--- Input data ---
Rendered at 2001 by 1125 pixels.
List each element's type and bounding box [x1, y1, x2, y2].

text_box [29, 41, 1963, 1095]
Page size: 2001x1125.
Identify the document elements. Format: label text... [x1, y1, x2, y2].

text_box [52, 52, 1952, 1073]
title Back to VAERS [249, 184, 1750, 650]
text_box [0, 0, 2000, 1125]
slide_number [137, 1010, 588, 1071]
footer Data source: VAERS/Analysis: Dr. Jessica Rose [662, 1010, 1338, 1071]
---
> **Brief**: The entries above are to be output exactly as they appear.

> **Response below**:
Rendered at 2001 by 1125 pixels.
List each element's type and bounding box [x1, y1, x2, y2].

text_box [29, 41, 1963, 1095]
Page size: 2001x1125.
Identify the document elements. Format: label text... [x1, y1, x2, y2].

text_box [52, 52, 1952, 1073]
title Back to VAERS [249, 184, 1750, 650]
text_box [0, 0, 2000, 1125]
slide_number [137, 1010, 588, 1071]
footer Data source: VAERS/Analysis: Dr. Jessica Rose [662, 1010, 1338, 1071]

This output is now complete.